Sinha Saurabh, McGovern Robert A, Mikell Charles B, Banks Garrett P, Sheth Sameer A
Division of Neurosurgery, Rutgers Robert Wood Johnson Medical School, New Brunswick, NJ.
Department of Neurological Surgery, Columbia University Medical Center, New York, NY.
Curr Behav Neurosci Rep. 2015 Jun;2(2):49-59. doi: 10.1007/s40473-015-0038-1. Epub 2015 Mar 13.
The limbic system is a network of interconnected brain regions regulating emotion, memory, and behavior. Pathology of the limbic system can manifest as psychiatric disease, including obsessive-compulsive disorder and major depressive disorder. For patients with these disorders who have not responded to standard pharmacological and cognitive behavioral therapy, ablative surgery is a neurosurgical treatment option. The major ablative limbic system procedures currently used are anterior capsulotomy, dorsal anterior cingulotomy, subcaudate tractotomy, and limbic leucotomy. In this review, we include a brief history of ablative limbic system surgery leading up to its current form. Mechanistic justification for these procedures is considered in a discussion of the pathophysiology of psychiatric disease. We then discuss therapeutic efficacy as demonstrated by recent trials. Finally, we consider future directions, including the search for predictors of treatment response, the development of more precise targeting methods, and the use of advances in neuroimaging to track treatment response.

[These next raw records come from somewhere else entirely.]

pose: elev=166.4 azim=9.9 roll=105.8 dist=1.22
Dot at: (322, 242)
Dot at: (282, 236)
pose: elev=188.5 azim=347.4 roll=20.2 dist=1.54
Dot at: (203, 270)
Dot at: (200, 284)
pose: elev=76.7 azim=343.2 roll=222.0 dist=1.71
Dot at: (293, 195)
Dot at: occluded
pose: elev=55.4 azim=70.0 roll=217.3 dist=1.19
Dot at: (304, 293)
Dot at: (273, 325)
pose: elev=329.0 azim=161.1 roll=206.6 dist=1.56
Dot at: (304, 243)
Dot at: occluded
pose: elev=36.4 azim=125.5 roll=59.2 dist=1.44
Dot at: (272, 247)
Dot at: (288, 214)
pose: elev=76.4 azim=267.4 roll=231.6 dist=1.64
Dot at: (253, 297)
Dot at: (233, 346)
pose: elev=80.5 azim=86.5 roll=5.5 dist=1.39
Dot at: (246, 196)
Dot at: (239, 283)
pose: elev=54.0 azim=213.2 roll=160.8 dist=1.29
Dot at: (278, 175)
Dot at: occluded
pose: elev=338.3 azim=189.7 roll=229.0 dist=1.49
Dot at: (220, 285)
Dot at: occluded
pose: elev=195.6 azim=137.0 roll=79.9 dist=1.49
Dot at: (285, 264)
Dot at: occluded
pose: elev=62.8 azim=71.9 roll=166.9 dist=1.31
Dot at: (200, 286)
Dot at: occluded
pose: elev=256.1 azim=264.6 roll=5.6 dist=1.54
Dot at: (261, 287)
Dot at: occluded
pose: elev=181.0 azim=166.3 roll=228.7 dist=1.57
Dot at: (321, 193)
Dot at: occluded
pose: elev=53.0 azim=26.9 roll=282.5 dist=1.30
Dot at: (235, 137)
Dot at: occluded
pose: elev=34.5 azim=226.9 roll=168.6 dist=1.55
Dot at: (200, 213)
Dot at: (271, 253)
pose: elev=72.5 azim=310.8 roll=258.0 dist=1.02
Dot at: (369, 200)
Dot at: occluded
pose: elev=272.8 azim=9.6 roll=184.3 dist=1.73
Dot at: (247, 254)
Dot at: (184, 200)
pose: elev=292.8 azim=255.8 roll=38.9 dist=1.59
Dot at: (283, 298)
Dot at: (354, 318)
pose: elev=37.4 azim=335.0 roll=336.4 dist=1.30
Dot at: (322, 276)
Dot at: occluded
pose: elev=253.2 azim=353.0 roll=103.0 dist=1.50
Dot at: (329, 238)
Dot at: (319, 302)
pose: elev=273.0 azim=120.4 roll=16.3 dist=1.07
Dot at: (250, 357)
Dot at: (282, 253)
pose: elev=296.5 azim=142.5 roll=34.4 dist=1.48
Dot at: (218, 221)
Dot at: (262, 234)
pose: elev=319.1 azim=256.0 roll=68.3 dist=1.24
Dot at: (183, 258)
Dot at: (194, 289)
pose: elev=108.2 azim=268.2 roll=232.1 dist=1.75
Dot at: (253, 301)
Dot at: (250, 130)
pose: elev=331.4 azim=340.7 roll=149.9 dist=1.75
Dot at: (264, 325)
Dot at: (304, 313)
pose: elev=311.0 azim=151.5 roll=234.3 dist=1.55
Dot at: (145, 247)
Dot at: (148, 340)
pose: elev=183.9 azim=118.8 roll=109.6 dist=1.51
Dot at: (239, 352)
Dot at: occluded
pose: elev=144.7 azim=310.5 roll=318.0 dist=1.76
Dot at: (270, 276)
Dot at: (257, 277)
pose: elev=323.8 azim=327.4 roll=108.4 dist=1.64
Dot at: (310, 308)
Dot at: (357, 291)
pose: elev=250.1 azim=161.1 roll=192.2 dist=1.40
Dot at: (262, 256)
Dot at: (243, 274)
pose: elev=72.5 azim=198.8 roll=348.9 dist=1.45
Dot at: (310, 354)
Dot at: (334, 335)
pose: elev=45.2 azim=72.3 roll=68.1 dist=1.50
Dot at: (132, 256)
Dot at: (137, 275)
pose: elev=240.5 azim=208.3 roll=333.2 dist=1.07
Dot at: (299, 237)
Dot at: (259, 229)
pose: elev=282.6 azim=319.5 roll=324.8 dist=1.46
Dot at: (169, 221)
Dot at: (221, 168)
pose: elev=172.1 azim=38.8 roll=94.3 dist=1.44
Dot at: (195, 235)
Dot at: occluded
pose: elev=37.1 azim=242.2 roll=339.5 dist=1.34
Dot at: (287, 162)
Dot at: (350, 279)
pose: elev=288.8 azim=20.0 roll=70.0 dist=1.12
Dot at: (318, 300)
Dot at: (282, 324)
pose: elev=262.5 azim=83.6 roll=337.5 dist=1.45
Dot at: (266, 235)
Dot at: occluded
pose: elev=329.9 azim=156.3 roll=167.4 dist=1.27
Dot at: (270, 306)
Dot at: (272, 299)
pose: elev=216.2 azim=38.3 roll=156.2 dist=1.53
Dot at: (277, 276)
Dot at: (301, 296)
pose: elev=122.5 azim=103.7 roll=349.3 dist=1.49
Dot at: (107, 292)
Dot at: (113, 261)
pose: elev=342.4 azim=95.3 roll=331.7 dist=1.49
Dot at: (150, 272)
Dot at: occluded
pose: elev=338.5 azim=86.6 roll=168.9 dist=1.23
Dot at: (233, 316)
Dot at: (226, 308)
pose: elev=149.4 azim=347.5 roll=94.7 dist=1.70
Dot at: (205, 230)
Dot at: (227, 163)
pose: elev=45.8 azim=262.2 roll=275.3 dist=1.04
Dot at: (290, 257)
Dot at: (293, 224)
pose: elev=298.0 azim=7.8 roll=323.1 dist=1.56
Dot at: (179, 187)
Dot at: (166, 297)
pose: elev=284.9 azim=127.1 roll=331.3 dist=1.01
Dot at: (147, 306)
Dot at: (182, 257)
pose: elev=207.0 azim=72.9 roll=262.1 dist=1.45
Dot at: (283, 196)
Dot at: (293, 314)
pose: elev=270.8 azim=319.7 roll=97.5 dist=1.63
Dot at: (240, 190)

边缘系统是由相互连接的脑区组成的网络,负责调节情绪、记忆和行为。边缘系统的病理学表现可呈现为精神疾病,包括强迫症和重度抑郁症。对于那些对标准药物治疗和认知行为疗法无反应的这些疾病患者,毁损性手术是一种神经外科治疗选择。目前使用的主要边缘系统毁损性手术包括前囊切开术、背侧前扣带回切开术、尾状核下束切断术和边缘白质切断术。在本综述中,我们简述了毁损性边缘系统手术发展至其当前形式的简要历史。在讨论精神疾病的病理生理学过程中考虑了这些手术的机制依据。然后我们讨论近期试验所证实的治疗效果。最后,我们考虑未来的方向,包括寻找治疗反应的预测指标、开发更精确的靶向方法,以及利用神经影像学进展来追踪治疗反应。